Peluang lainnya adalah di industri pakan, yang miss dari program pemerintah untuk swasembada daging seperti yang saya kutip dari laporan menteri pertanian tersebut di atas adalah belum adanya fokus pada perbaikan supply pakan.
Apalagi kalau kita berpegang dari petunjuk di al-Qur’an bahwa ketika kita disuruh memperhatikan apa yang kita makan, rangkaian ayat-ayatNya ini ditutup dengan kita disuruh memperhatikan kenikmatan (makanan) ternak kita.
فَلْيَنظُرِ الْإِنسَانُ إِلَى طَعَامِهِ
أَنَّا صَبَبْنَا الْمَاء صَبّاً
ثُمَّ شَقَقْنَا الْأَرْضَ شَقّاً
فَأَنبَتْنَا فِيهَا حَبّاً
وَعِنَباً وَقَضْباً
وَزَيْتُوناً وَنَخْلاً
وَحَدَائِقَ غُلْباً
وَفَاكِهَةً وَأَبّاً
مَّتَاعاً لَّكُمْ وَلِأَنْعَامِكُمْ
“maka hendaklah manusia itu memperhatikan makanannya…untuk kesenanganmu dan untuk binatang-binatang ternakmu.” (QS: abasa [80]: 24-32).
Di sinilah salah satu peluang terbaik itu, di negeri ini sangat cukup tersedia bahan baku untuk menyiapkan pakan untuk ternak-ternak kita. Tetapi siapa yang akan menggarap ini?
Selama ini sudah sangat banyak industri pakan skala besar milik para konglomerat global – yang sebagian bahan bakunya juga harus diimpor. Tetapi ternyata inipun belum menjawab kebutuhan daging kita.

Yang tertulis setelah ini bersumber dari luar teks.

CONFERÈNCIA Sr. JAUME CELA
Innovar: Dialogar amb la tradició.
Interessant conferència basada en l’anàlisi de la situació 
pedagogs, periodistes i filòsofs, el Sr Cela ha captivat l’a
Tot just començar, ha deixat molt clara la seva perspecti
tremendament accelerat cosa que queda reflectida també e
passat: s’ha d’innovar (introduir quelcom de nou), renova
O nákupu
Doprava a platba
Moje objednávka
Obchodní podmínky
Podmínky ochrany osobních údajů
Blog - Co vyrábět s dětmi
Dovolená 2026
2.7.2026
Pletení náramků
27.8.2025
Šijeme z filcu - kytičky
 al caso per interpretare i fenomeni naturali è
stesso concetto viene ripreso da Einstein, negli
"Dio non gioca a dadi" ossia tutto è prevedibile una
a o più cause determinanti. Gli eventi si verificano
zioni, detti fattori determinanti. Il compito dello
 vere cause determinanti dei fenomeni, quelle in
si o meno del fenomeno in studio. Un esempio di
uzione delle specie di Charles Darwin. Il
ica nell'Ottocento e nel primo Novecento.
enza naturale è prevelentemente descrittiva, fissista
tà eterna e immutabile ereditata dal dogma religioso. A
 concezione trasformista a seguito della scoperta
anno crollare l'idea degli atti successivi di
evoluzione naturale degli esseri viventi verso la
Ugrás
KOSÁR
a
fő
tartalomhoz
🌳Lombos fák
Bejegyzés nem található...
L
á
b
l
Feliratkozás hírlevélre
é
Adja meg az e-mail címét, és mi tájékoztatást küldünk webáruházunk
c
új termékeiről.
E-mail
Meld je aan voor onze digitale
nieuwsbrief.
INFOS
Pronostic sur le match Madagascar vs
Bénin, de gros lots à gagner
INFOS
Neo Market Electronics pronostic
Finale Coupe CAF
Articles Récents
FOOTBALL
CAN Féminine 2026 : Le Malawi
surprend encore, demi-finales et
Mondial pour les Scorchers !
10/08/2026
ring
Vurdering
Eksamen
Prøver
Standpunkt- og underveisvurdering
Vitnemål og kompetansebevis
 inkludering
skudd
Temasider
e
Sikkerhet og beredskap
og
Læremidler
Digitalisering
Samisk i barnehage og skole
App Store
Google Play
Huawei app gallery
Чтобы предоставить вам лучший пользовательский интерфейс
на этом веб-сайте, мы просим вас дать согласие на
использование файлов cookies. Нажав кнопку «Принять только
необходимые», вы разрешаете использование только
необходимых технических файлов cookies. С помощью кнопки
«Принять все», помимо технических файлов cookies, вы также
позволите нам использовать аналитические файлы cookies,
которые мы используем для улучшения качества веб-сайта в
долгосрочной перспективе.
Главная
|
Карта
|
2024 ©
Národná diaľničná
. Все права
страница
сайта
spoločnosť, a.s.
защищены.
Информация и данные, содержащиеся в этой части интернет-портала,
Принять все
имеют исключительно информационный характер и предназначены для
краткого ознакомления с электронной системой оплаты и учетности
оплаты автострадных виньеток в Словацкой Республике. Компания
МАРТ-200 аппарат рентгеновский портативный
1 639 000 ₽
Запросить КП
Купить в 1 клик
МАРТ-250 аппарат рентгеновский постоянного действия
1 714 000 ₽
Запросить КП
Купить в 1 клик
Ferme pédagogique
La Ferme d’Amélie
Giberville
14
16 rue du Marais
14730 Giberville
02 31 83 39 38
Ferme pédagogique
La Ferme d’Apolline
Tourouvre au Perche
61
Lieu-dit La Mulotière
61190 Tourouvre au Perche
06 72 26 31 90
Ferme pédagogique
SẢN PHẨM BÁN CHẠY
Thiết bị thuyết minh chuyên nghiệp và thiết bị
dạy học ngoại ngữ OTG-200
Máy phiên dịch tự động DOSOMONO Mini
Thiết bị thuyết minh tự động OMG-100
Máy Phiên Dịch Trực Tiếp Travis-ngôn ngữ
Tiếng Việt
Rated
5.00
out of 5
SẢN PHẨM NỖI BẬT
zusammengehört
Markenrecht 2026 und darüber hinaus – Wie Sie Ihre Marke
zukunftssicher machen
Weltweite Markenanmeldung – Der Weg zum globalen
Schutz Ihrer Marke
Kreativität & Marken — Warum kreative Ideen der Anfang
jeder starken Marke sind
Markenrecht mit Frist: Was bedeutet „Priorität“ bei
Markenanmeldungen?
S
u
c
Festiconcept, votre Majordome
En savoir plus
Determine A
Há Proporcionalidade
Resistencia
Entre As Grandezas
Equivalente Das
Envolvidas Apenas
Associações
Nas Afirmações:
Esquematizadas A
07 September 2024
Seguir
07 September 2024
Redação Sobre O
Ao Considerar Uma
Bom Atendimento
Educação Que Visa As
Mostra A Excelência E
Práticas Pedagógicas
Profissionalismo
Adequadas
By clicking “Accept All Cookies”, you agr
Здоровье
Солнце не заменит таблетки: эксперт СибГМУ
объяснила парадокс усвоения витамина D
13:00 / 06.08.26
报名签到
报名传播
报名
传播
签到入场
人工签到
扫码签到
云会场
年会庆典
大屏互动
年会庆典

Peluang yang kemudian bisa digarap oleh orang kebanyakan seperti kita-kita barangkali adalah sektor UKM-nya. Bayangan saya adalah tumbuhnya usaha-usaha kecil pakan ternak yang mengandalkan ketersediaan bahan baku setempat untuk menunjang tumbuhnya peternak-peternak skala kecil-menengah di sejumlah wilayah yang menyebar luas ke seluruh nusantara.
Problem bersama masyarakat, menjadi peluang bersama dan digarap rame-rame bersama masyarakat pula. InsyaAllah kita bisa!